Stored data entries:

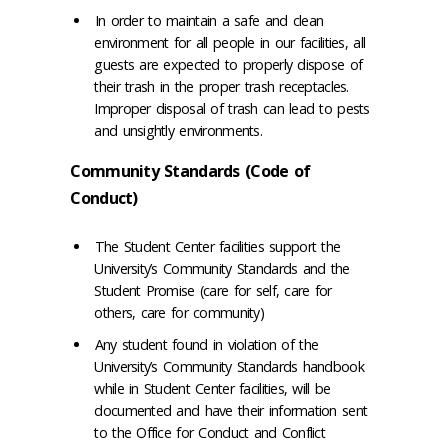
In order to maintain a safe and clean
environment for all people in our facilities, all
guests are expected to properly dispose of
their trash in the proper trash receptacles.
Improper disposal of trash can lead to pests
and unsightly environments.
Community Standards (Code of
Conduct)
The Student Center facilities support the
University’s Community Standards and the
Student Promise (care for self, care for
others, care for community)
Any student found in violation of the
University’s Community Standards handbook
while in Student Center facilities, will be
documented and have their information sent
to the Office for Conduct and Conflict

> Problem requirements
The response should be the lines from the one containing "while in Student Center facilities, will be" through the last line of the data, set down exactly and with no other line.

> Written answer
while in Student Center facilities, will be
documented and have their information sent
to the Office for Conduct and Conflict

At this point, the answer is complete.